MultiPlan destroys market competition and engages in price-fixing with major insurers, a lawsuit from the American Medical Association (AMA) and the Illinois State Medical Society alleges.
The lawsuit (PDF) accuses MultiPlan of forcing physicians to take low rates of reimbursement for out-of-network medical services, prompting medical practices to join other employment arrangements, stop offering services or even close entirely, a news release says.
“What this lawsuit makes plain is that while many in our health system are striving for improvement, MultiPlan is profiting from price fixing,” said AMA President Bruce Scott, M.D., in a statement. “This is one more example of insurance companies playing by their own rules without regard to patients or the legitimate costs required to care for them.”
“The lack of transparency on how these fees are calculated along with the payment structure needs to be fixed,” added Piyush Vyas, M.D., the president of the Illinois State Medical Society.
UnitedHealth Group, Aetna, Cigna and Health Care Service Corporation are named as co-conspirators but not listed as defendants.
The plaintiffs say MultiPlan's revenues from repricing out-of-network payments skyrocketed from $23 million in 2012 to $709 million in 2021. MultiPlan receives a fee from an insurance company when it reprices a claim to allow the insurer pay less.
They also claim MultiPlan acted as a “crucial messenger and conduit” with insurers so they could share confidential information and suppress rates, often through proprietary technological programs that complete only basic math equations. The plaintiffs refer to these programs as “smokescreens.”
The company regularly reprices services 1.5 to 49 times lower than traditional methods, a study from the Office of the New York State Comptroller determined in 2020.
MultiPlan, a data analytics firm, is one of the country’s largest third-party networks. The company works with the top 15 major health insurers and approximately 700 total insurers to determine how much out-of-network providers should be paid. A New York Times investigation revealed the insurers and MultiPlan work closely to greatly reduce reimbursements to providers and, in turn, leave patients with huge medical bills.
"This is another copycat lawsuit of dozens filed by the same plaintiffs’ counsel, all of which are before the same judge handling the multidistrict litigation in the Northern District of Illinois," a MultiPlan spokesperson told Fierce Healthcare. "We have consistently stated that these lawsuits are without merit and would ultimately increase prices for patients and employers."

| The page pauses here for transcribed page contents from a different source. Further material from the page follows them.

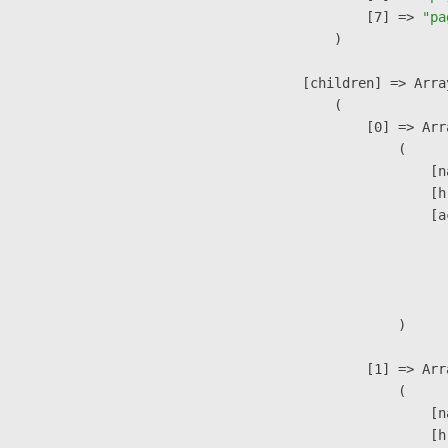
                    [7] => 
"pa
                )

            [children] => Array
                (

                    [0] => Arra
                        (

                            [n
                            [h
                            [a
                               
                              
                               
                        )

                    [1] => Arra
                        (

                            [n
                            [h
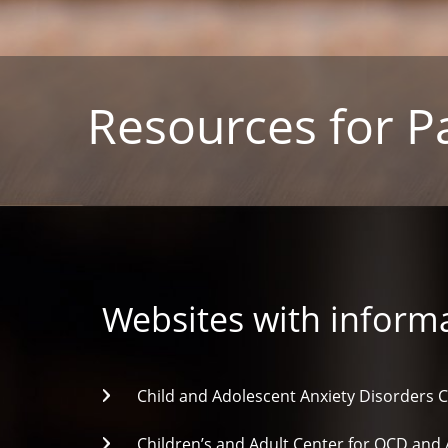
Resources for P
Websites with informa
Child and Adolescent Anxiety Disorders C
Children’s and Adult Center for OCD and 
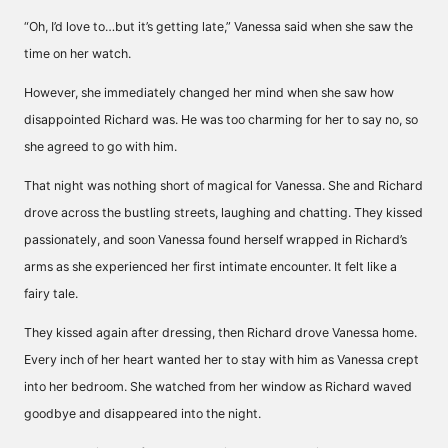
“Oh, I’d love to…but it’s getting late,” Vanessa said when she saw the
time on her watch.
However, she immediately changed her mind when she saw how
disappointed Richard was. He was too charming for her to say no, so
she agreed to go with him.
That night was nothing short of magical for Vanessa. She and Richard
drove across the bustling streets, laughing and chatting. They kissed
passionately, and soon Vanessa found herself wrapped in Richard’s
arms as she experienced her first intimate encounter. It felt like a
fairy tale.
They kissed again after dressing, then Richard drove Vanessa home.
Every inch of her heart wanted her to stay with him as Vanessa crept
into her bedroom. She watched from her window as Richard waved
goodbye and disappeared into the night.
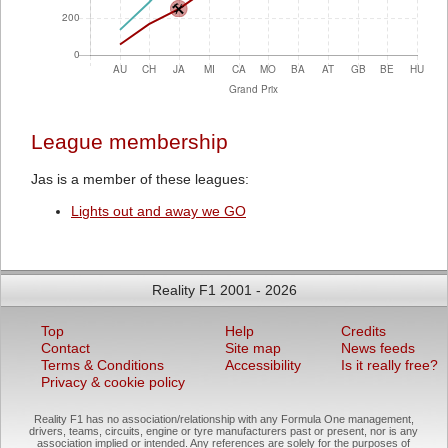
League membership
Jas is a member of these leagues:
Lights out and away we GO
Reality F1 2001 - 2026
Top
Help
Credits
Contact
Site map
News feeds
Terms & Conditions
Accessibility
Is it really free?
Privacy & cookie policy
Reality F1 has no association/relationship with any Formula One management,
drivers, teams, circuits, engine or tyre manufacturers past or present, nor is any
association implied or intended. Any references are solely for the purposes of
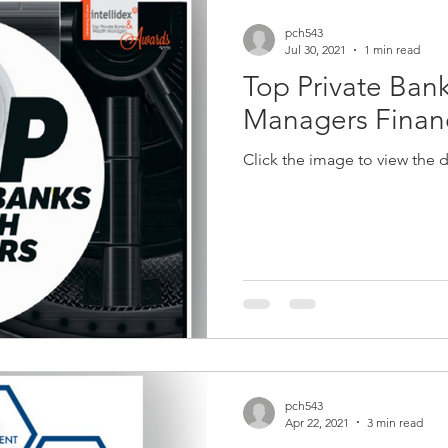
pch543
Jul 30, 2021
1 min read
Top Private Ban
Managers Financ
Click the image to view the
pch543
Apr 22, 2021
3 min read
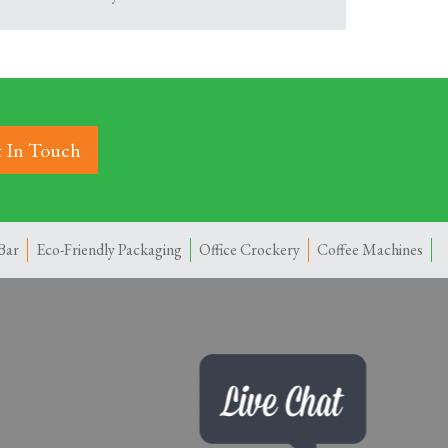
 In Touch
Bar
Eco-Friendly Packaging
Office Crockery
Coffee Machines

MultiPlan did score a win in August when a California court tossed a case that claimed MultiPlan’s business model was partially responsible for a nonprofit hospital going out of business, but the hospital and provider lobbies remain a constant thorn in the side of MultiPlan’s legal team.
AdventHealth filed legal action against MultiPlan last year. Allegiance Health Management and Community Health Systems followed suit earlier this year after the American Hospital Association urged the Department of Labor to open a new investigation into the company.
And in 2022, the AMA joined a class-action lawsuit against Cigna that claimed the insurer underpaid for claims filed by providers in the MultiPlan network.
UnitedHealth Group, and other major insurers, settled with the AMA in 2009 when the organization claimed UHG subsidiary Ingenix was also undercutting reimbursement rates by as much as 28% through similar business practices.
The insurers created FAIR Health, an independent organization that calculates ‘usual, customary and reasonable’ provider charges, and they promised to not create an alternative for five years.
“The five-year terms of those settlements ended in 2015 and 2016,” the lawsuit explained. “When those bans lapsed, insurers shifted away from FAIR Health and began to fix rates again via MultiPlan.”